Wednesday, July 23, 2008

FAY by Larry Brown

If I'd been born in Mississippi, this could easily have been my story too. I certainly tried to run away from home, but Fay, unlike me, was successful at it. Like Fay, I did find my way to New Orleans in the '60s.

Larry Brown's dedication page reads: "For my uncle in all ways but blood: Harry Crews."

Larry Brown is considered by an increasingly large and vocal group of admirers to be one of a small handful of great American writers working at the end of the 20th century.

Synopsis:A beautiful, naive, and good-hearted woman, 17-year-old Fay is fleeing home and her father's sexual advances, only to encounter a series of men all too willing to take care of her. As she makes her way from the woods just north of Oxford to the beaches of Biloxi, leaving bodies in her wake, Fay emerges as one of the most captivating heroines in recent fiction.

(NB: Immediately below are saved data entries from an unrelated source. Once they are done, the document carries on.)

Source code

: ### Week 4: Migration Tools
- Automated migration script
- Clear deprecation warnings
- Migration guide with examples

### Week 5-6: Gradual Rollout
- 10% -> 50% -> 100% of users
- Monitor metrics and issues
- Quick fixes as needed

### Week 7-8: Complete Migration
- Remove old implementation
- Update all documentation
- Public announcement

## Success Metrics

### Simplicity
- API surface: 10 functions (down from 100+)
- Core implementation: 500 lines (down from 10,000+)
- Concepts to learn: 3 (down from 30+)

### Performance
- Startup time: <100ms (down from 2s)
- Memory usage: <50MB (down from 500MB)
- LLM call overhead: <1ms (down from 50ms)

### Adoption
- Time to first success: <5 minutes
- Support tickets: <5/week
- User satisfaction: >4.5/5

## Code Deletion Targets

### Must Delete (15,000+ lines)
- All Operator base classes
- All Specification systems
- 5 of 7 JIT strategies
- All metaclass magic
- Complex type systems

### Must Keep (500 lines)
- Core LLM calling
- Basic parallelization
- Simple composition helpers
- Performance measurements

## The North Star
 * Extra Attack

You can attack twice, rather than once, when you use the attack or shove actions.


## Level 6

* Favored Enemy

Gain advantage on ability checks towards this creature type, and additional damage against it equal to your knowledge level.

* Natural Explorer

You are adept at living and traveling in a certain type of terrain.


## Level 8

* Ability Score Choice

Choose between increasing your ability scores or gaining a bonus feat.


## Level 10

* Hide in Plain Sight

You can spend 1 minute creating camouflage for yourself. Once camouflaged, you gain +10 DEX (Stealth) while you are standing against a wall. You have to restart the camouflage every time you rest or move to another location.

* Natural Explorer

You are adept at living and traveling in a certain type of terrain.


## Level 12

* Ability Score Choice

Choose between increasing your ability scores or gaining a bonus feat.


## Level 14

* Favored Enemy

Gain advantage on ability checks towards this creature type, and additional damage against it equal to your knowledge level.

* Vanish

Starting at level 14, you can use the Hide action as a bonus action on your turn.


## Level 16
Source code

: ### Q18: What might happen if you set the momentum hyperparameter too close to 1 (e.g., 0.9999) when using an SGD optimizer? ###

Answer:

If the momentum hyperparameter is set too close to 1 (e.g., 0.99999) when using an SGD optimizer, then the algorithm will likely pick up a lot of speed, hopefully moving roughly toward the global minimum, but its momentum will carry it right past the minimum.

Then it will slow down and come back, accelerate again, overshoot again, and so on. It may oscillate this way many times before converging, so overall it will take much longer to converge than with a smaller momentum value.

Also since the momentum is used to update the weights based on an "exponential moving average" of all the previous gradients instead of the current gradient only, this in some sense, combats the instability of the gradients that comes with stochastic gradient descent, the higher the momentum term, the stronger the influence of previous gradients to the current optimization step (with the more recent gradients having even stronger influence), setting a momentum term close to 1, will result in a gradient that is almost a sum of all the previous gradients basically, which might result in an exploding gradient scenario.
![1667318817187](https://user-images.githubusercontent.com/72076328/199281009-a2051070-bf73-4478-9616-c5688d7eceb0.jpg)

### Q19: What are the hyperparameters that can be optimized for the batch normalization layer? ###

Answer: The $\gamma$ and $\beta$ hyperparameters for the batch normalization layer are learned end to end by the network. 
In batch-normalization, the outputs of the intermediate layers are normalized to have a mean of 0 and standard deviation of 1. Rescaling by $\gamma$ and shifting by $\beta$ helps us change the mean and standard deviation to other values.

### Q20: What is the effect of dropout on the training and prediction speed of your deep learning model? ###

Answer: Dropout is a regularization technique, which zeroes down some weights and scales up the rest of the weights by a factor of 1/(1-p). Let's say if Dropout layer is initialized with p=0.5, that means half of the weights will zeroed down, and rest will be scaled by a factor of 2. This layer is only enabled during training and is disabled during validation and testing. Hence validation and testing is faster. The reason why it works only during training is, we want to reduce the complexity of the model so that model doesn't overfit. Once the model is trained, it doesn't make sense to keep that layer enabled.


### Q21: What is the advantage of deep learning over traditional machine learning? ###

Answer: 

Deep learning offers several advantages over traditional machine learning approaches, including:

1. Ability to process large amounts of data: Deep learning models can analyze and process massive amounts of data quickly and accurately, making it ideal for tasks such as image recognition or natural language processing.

Another snyposis from the publisher about the novel FAY, by Larry Brown...

"She's had no education, hardly any shelter, and you can't call what her father's been trying to give her since she grew up 'love.' So, at the ripe age of seventeen, Fay Jones leaves home. She lights out alone, wearing her only dress and her rotting sneakers, carrying a purse with a half pack of cigarettes and two dollar bills. Even in 1985 Mississippi, two dollars won't go far on the road. She's headed for the bright lights and big times and even she knows she needs help getting there. But help's not hard to come by when you look like Fay.

"There's a highway patrolman who gives her a lift, with a detour to his own place. There are truck drivers who pull over to pick her up, no questions asked. There's a crop duster pilot with money for a night or two on the town. And finally there's a strip joint bouncer who deals on the side.

"At the end of this suspenseful, compulsively readable novel, there are five dead bodies stacked up in Fay's wake. Fay herself is sighted for the last time in New Orleans. She'll make it, whatever making it means, because Fay's got what it takes: beauty, a certain kind of innocent appeal, and the instinct for survival.

"Set mostly in the seedy beach bars, strip joints, and massage parlors of Biloxi, Mississippi, back before the casinos took over, Fay is a novel that only Larry Brown, the reigning king of Grit Lit, could have written. As the New York Times Book Review once put it, he's 'a writer absolutely confident of his own voice. He knows how to tell a story.'"

Fay is a novel that could only have been written by Larry Brown, whom the Boston Globe called "one of our finest writers — honest, courageous, unflinching."

Review:
"[H]is most powerful novel yet...[B]y the end the reader is mesmerized, waiting for a gun to go off, but praying for a miracle. There are no miracles, of course, but the raw power of this novel, the clear, graphic accounts of both humble and perverted lives (in the bars and strip joints of Biloxi) is a triumph of realism and a humane imagination." Publishers Weekly

Review:
"For years, Larry Brown has been known and respected as a writer's writer. But now, with Fay, this profoundly Southern novelist may win the broad readership he so richly deserves. Spellbinding." William Plummer, People

A documentary, "The Rough South of Larry Brown," premiered at the Center for Documentary Studies at Duke University in the Spring of 2000.